- Material for the task -
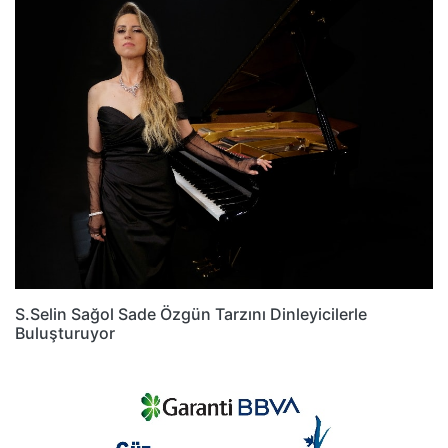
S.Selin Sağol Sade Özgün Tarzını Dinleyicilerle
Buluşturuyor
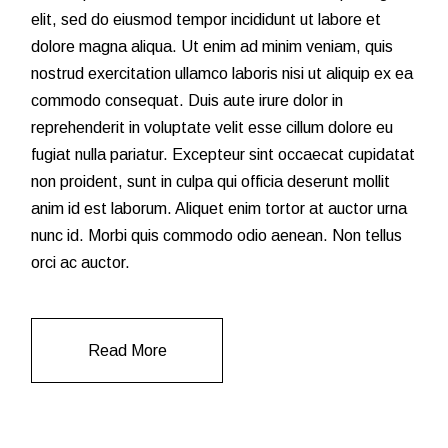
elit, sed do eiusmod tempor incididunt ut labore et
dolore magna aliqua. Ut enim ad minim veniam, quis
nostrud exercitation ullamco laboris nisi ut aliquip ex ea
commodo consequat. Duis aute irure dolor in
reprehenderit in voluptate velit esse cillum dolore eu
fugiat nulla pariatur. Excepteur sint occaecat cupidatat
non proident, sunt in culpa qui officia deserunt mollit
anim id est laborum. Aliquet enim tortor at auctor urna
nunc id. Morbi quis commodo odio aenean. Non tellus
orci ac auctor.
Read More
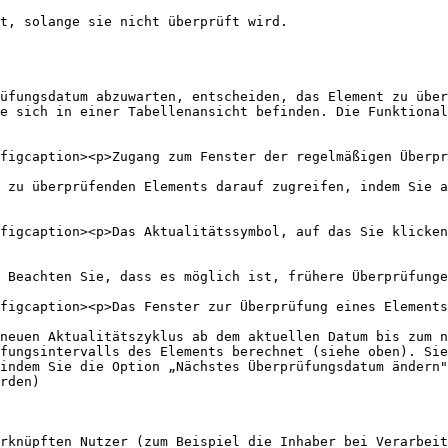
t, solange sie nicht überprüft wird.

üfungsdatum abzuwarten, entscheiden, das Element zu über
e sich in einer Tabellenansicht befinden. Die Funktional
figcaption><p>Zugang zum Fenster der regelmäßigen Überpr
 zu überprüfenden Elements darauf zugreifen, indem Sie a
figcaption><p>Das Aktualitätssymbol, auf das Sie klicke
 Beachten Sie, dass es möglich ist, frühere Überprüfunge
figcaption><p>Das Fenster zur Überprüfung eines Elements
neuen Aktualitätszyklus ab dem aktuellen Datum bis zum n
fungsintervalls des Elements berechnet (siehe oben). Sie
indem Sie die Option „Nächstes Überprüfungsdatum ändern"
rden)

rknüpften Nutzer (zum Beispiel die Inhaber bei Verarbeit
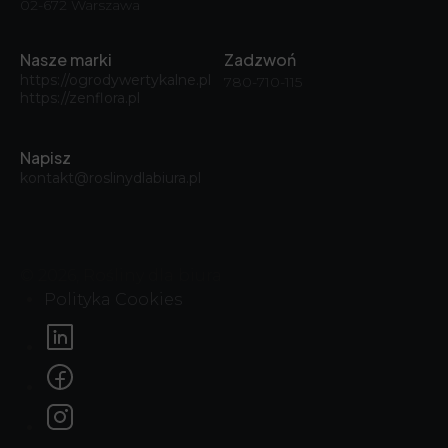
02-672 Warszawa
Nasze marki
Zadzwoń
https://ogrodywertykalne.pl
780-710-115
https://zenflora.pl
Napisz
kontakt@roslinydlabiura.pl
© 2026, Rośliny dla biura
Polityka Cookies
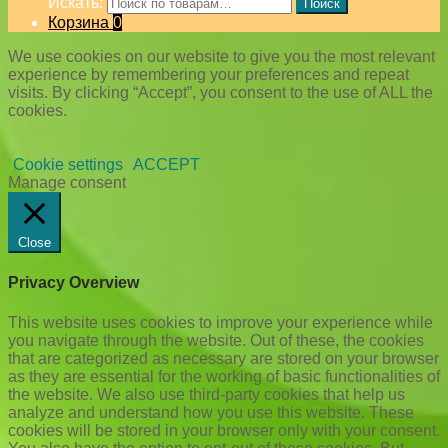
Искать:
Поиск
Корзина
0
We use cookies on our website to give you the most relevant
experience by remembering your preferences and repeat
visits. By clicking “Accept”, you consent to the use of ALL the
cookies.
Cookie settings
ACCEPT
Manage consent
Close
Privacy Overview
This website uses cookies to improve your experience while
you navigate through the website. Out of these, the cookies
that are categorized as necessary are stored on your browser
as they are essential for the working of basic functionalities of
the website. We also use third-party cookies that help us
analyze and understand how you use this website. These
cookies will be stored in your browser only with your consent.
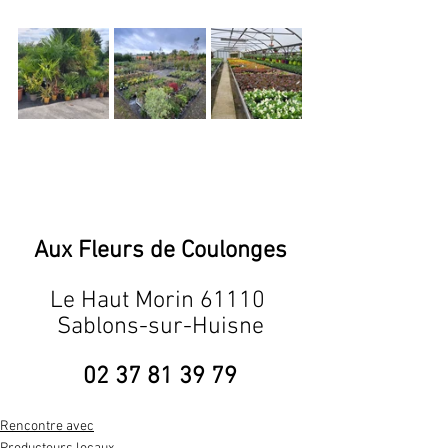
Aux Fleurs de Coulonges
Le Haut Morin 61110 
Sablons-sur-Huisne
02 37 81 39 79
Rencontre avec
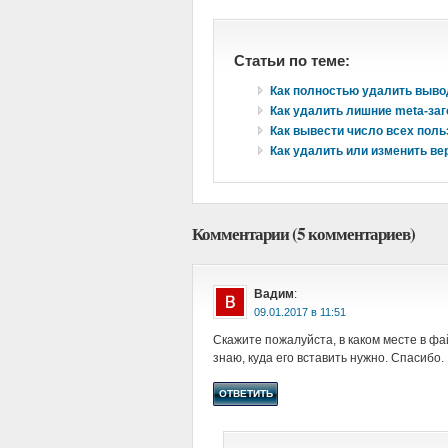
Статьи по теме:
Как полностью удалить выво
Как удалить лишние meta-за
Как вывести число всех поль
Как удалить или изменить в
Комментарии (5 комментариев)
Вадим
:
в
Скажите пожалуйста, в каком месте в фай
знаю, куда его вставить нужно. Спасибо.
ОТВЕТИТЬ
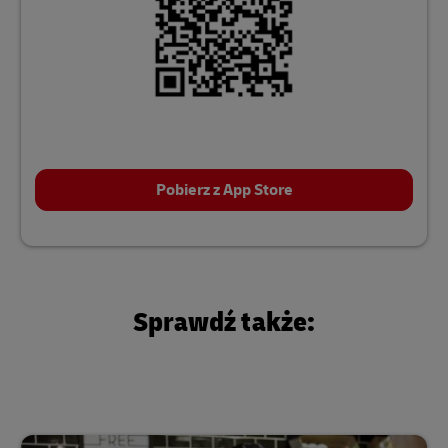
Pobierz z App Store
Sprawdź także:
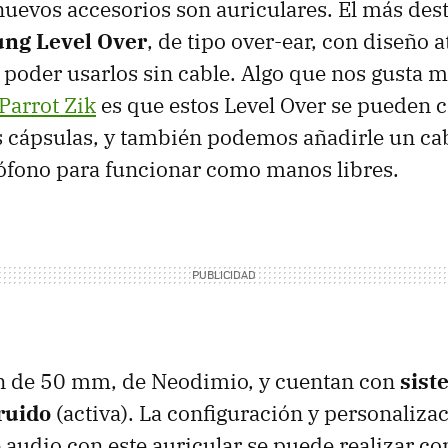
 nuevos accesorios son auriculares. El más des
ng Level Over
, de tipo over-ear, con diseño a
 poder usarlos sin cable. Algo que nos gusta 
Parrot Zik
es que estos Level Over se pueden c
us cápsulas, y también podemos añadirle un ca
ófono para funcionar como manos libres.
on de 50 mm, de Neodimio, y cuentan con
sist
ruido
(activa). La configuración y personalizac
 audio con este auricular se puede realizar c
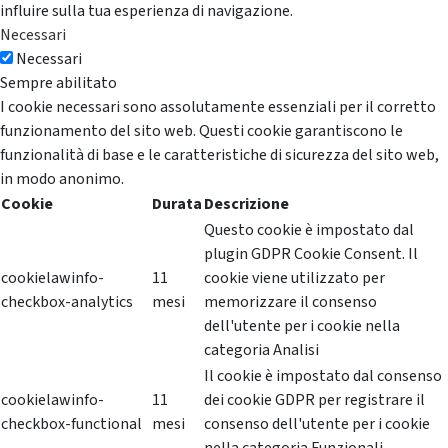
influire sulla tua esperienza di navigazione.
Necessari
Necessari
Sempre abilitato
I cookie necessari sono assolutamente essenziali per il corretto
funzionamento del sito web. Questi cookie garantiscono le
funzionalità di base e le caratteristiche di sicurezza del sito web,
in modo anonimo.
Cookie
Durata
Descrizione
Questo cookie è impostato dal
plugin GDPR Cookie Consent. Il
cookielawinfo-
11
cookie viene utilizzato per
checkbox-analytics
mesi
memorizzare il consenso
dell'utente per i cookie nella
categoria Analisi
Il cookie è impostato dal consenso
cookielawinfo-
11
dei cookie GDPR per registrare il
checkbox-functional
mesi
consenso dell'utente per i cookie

- Work to be completed -
Pick out every line above that contains the string "experience", matching case exactly, and copy each one in full.

- Answer for the task -
experience by remembering your preferences and repeat
This website uses cookies to improve your experience while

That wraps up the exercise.